**EXTRACTED INFORMATION**

──────────────────────────────

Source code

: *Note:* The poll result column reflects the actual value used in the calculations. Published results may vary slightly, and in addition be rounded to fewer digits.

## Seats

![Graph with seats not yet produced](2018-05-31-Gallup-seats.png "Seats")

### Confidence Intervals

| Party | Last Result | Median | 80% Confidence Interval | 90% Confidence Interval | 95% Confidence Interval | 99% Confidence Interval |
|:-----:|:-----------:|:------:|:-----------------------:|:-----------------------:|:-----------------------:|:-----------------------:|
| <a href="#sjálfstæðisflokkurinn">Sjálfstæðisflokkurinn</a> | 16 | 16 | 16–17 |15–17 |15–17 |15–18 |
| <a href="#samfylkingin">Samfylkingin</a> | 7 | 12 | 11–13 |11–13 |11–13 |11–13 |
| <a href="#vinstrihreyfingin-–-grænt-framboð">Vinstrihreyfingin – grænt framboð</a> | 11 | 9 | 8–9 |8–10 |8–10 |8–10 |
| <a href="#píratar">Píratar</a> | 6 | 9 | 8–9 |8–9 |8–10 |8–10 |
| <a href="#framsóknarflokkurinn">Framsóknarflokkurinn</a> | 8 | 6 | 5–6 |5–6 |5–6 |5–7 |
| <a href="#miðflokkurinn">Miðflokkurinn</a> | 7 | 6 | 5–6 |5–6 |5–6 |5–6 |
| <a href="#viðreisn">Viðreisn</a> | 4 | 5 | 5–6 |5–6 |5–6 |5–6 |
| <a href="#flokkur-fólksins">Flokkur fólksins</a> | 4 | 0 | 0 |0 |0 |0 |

──────────────────────────────

Give back exactly the lines of the listing, starting with the first and ending with the one bearing "11–13 |11–13 |11–13 |11–13 |". Add no other lines.

**ANSWER BOX**
Source code

: *Note:* The poll result column reflects the actual value used in the calculations. Published results may vary slightly, and in addition be rounded to fewer digits.

## Seats

![Graph with seats not yet produced](2018-05-31-Gallup-seats.png "Seats")

### Confidence Intervals

| Party | Last Result | Median | 80% Confidence Interval | 90% Confidence Interval | 95% Confidence Interval | 99% Confidence Interval |
|:-----:|:-----------:|:------:|:-----------------------:|:-----------------------:|:-----------------------:|:-----------------------:|
| <a href="#sjálfstæðisflokkurinn">Sjálfstæðisflokkurinn</a> | 16 | 16 | 16–17 |15–17 |15–17 |15–18 |
| <a href="#samfylkingin">Samfylkingin</a> | 7 | 12 | 11–13 |11–13 |11–13 |11–13 |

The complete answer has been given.